Upon completion, `c` will contain state that allows you to see what
happened:

```clojure
(clojure.pprint/pprint (:state c))
;; URLs still in the queue
{:url-queue #,
;; URLs that were seen/queued
:url-count #,
;; running worker threads (will contain thread objects while crawling)
:running-workers #,
;; canaries for running worker threads
:worker-canaries #,
;; a map of URL to times seen/extracted from the body of a page
:seen-urls
#}
```

## Features
- Multithreaded, with the ability to add and remove workers as needed
- No global state, run multiple crawlers with multiple threads at once
- Pre-written handlers for text files and ElasticSearch
- Skips URLs that have been seen before
- Domain limiting to crawl pages only belonging to a certain domain

## Included handlers

Itsy includes handlers for common actions, either to be used, or
examples for writing your own.

### Text file handler

The text file handler stores web pages in text files.

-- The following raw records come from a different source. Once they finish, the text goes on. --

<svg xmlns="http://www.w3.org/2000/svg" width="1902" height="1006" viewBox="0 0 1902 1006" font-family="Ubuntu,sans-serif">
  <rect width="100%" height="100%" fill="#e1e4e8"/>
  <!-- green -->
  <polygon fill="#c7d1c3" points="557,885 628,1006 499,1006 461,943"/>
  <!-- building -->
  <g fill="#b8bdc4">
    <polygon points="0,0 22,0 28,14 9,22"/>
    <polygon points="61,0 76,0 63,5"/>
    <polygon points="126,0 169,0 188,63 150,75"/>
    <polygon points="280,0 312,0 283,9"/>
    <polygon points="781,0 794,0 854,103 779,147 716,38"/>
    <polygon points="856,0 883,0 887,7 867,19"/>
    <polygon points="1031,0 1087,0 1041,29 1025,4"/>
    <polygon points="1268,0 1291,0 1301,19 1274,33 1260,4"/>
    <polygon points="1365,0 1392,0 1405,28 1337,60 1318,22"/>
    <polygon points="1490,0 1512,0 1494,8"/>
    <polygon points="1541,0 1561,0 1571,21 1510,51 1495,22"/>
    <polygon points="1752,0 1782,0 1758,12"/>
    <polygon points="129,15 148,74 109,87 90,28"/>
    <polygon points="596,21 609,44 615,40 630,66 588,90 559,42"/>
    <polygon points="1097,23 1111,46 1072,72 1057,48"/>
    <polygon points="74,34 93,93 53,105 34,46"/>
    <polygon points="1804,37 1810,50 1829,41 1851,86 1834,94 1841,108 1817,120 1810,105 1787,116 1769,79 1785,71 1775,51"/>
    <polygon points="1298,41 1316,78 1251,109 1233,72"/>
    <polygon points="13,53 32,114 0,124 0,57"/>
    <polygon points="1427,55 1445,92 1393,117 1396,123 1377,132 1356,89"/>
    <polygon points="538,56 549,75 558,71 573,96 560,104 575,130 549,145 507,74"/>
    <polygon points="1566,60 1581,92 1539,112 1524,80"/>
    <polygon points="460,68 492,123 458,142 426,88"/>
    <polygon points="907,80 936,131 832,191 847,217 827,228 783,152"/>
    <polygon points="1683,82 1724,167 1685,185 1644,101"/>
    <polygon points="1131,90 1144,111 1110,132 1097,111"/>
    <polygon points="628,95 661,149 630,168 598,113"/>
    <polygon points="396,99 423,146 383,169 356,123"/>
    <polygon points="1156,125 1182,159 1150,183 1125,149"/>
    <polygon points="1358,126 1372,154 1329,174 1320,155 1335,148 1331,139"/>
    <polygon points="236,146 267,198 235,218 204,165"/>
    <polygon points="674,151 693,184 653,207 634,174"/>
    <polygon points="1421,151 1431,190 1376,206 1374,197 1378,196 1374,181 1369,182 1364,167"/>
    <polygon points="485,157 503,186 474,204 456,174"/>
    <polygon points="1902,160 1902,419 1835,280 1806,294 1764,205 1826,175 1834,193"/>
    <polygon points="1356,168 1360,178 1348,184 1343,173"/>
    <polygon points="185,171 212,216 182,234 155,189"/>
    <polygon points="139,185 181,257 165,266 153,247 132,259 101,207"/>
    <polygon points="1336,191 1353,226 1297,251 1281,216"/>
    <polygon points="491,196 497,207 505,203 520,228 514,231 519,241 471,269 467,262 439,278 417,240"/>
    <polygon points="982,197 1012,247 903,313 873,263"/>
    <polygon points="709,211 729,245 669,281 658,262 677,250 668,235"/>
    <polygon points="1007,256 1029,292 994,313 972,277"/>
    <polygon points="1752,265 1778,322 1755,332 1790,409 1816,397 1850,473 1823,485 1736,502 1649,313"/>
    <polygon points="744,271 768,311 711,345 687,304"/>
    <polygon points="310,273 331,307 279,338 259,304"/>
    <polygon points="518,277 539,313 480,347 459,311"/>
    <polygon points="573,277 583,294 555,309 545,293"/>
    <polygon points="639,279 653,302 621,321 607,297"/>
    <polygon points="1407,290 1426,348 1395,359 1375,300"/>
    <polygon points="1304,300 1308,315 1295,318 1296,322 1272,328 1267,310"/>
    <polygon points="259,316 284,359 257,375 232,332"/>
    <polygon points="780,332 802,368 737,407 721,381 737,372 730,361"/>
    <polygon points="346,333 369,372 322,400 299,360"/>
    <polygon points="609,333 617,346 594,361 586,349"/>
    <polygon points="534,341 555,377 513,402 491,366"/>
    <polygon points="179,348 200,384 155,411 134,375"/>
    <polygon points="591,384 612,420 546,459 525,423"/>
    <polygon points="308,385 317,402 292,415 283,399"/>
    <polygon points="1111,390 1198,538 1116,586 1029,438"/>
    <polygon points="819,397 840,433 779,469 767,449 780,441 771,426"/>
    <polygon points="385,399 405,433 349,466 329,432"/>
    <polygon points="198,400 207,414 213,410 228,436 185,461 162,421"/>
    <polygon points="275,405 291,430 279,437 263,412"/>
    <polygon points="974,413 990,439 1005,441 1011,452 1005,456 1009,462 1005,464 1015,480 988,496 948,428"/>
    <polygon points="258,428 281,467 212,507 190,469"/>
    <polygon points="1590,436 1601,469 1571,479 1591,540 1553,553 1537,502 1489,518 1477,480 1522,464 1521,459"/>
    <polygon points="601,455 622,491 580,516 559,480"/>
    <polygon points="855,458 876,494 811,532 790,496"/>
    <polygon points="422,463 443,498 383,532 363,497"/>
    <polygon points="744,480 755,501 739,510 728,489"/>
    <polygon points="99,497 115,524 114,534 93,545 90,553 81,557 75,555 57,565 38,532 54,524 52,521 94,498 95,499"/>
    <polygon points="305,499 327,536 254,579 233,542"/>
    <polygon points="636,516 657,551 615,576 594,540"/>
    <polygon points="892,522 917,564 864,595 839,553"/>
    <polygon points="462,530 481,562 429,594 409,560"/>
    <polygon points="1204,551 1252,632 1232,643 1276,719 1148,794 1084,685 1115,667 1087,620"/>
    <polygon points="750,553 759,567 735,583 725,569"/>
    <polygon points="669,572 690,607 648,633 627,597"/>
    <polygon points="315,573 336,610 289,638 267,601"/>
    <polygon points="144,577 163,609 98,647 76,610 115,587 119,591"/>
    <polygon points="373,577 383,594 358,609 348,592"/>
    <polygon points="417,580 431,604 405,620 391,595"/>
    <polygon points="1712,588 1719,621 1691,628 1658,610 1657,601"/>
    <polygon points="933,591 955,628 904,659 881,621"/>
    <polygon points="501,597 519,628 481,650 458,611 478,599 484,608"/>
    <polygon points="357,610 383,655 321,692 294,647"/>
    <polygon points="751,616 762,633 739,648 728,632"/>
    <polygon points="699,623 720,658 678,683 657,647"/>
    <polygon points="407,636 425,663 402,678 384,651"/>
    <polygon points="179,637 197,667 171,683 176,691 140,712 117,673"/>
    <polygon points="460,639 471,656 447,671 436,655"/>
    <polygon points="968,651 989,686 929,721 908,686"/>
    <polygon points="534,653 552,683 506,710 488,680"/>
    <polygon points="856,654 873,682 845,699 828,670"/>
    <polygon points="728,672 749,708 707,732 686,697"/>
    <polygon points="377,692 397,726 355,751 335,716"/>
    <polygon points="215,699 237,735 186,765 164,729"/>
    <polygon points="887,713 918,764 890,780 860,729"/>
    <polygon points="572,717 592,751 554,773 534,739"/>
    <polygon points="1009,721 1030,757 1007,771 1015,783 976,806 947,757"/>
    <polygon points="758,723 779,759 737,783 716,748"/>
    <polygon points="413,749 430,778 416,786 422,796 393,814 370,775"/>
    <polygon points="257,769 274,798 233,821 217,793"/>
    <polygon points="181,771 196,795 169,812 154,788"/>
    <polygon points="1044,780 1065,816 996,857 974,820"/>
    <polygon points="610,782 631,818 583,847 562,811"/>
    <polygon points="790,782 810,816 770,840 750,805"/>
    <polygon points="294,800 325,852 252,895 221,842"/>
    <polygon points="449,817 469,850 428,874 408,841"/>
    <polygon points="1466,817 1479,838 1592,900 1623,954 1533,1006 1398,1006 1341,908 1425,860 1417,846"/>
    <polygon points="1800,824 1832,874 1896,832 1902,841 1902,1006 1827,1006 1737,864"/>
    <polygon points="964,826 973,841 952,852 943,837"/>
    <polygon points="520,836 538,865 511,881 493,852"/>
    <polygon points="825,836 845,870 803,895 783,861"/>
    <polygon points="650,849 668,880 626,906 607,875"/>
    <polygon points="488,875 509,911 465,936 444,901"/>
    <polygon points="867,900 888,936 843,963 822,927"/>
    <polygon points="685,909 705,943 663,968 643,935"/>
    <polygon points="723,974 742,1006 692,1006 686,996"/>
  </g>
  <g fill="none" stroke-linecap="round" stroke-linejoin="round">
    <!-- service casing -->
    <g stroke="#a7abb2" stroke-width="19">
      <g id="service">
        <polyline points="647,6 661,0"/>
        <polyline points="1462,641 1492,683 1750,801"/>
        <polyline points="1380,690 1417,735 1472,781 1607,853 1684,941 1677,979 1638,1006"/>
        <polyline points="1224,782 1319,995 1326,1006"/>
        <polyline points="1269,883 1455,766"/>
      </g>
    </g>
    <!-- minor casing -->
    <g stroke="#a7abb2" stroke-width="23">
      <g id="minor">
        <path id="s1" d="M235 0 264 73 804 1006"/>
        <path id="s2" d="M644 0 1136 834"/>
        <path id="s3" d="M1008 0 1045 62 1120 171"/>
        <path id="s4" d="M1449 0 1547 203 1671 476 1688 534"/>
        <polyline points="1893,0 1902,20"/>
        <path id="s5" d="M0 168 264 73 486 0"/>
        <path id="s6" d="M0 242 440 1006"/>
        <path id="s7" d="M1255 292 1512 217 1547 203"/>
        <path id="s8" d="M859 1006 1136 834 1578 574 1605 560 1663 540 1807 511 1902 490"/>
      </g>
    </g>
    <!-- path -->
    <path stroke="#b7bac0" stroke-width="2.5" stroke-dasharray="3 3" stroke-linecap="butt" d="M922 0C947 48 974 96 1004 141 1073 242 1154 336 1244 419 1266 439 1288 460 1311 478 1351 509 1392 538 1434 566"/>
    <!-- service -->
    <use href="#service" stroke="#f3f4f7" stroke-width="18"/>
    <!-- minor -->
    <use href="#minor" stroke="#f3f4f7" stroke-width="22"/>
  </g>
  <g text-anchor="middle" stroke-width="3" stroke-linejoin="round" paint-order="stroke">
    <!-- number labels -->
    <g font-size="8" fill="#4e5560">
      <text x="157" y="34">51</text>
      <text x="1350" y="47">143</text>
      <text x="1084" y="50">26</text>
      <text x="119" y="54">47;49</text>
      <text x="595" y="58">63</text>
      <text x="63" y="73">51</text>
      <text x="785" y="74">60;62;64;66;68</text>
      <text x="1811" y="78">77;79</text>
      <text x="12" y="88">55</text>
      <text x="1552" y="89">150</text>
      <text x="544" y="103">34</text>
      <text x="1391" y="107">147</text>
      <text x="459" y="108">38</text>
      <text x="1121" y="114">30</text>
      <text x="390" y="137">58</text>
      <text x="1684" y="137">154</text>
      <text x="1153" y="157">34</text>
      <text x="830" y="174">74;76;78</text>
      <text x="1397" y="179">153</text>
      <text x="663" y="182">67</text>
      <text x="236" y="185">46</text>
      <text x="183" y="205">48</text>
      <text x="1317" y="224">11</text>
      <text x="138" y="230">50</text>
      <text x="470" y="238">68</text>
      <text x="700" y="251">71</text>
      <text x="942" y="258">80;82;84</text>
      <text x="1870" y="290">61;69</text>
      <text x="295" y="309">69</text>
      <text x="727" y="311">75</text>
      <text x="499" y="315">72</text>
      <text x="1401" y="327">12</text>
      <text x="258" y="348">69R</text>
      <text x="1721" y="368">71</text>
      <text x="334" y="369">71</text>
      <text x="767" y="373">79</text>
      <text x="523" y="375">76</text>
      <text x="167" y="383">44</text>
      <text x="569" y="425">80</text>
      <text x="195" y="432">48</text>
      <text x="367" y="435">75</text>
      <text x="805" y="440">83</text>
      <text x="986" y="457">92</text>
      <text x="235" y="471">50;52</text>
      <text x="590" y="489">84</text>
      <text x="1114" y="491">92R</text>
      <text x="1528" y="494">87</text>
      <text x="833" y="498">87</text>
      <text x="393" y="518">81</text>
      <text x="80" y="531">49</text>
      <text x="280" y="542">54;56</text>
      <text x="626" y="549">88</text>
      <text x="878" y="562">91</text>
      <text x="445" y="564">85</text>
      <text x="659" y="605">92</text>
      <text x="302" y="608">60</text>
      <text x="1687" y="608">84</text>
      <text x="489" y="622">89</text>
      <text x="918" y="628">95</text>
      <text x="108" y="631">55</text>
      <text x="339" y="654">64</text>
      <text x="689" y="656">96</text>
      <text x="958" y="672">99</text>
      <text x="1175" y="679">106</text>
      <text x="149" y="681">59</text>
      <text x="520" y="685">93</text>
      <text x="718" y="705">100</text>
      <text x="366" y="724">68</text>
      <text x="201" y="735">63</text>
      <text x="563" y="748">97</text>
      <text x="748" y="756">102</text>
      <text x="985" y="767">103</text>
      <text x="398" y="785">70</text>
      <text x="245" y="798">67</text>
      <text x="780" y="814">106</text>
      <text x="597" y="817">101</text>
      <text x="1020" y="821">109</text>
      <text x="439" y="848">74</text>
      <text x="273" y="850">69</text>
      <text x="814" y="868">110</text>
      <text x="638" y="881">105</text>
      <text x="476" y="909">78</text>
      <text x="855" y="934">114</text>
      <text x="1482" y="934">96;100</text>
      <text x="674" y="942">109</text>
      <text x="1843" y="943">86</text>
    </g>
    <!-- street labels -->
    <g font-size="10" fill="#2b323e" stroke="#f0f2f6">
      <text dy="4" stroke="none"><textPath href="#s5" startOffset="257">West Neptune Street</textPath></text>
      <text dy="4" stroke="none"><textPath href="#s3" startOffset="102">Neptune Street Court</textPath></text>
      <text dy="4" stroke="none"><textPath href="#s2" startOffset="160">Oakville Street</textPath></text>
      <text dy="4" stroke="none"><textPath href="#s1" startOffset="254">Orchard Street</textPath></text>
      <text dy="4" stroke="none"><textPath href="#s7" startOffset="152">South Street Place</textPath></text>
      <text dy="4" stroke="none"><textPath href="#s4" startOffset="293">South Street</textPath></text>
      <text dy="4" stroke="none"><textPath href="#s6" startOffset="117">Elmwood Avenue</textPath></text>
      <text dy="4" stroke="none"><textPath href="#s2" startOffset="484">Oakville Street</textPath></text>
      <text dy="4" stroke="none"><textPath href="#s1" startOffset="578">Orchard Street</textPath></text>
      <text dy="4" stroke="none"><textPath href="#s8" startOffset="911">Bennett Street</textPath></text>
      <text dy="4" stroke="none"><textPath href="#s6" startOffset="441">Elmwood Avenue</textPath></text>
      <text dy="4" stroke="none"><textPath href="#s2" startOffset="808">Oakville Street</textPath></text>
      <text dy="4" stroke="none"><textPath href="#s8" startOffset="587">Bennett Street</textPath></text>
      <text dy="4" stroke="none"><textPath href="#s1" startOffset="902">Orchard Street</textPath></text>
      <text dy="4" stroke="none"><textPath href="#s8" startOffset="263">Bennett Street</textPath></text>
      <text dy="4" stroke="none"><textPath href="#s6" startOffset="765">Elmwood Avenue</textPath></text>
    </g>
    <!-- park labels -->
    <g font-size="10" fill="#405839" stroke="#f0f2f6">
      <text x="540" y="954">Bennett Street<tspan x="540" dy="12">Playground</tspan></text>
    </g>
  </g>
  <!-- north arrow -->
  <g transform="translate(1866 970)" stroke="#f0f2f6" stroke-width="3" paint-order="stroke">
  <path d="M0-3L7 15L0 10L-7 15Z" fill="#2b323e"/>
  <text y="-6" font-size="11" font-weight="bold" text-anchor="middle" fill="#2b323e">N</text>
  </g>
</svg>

It uses the
`html->str` method in `itsy.extract` to convert HTML documents to
plain text (which in turn uses [Tika](http://tika.apache.org) to
extract HTML to plain text).

Usage:

```clojure
(ns bar
(:require [itsy.core :refer :all]
[itsy.handlers.textfiles :refer :all]))

;; The directory will be created when the handler is created if it
;; doesn't already exist
(def txt-handler (make-textfile-handler {:directory "/mnt/data" :extension ".txt"}))

(def c (crawl {:url "http://example.com" :handler txt-handler}))

;; then look in the /mnt/data directory
```

### [ElasticSearch](http://elasticsearch.org) handler

The elasticsearch handler stores documents with the following mapping:

```clojure
{:id {:type "string"
:index "not_analyzed"
:store "yes"}
:url {:type "string"
:index "not_analyzed"
:store "yes"}
:body {:type "string"
:store "yes"}}
```

Usage:

```clojure
(ns foo
(:require [itsy.core :refer :all]
[itsy.handlers.elasticsearch :refer :all]))

;; These are the default settings
(def index-settings {:settings
{:index
{:number_of_shards 2
:number_of_replicas 0}}})

;; If the ES index doesn't exist, make-es-handler will create it when called.
(def es-handler (make-es-handler {:es-url "http://localhost:9200/"
:es-index "crawl"
:es-type "page"
:es-index-settings index-settings
:http-opts {}}))

(def c (crawl {:url "http://example.com" :handler es-handler}))

;; ... crawling and indexing ensues ...
```

## Todo

- Relative URL extraction/crawling
- Always better URL extraction
- Handlers for common body actions
- elasticsearch
- text files
- other?
- Helpers for dynamically raising/lowering thread count
- Timed crawling, have threads clean themselves up after a limit
- Have threads auto-clean when url-limit is hit
- Use Tika for HTML extraction
- Write tests

## License

Copyright © 2012 Lee Hinman

Distributed under the Eclipse Public License, the same as Clojure.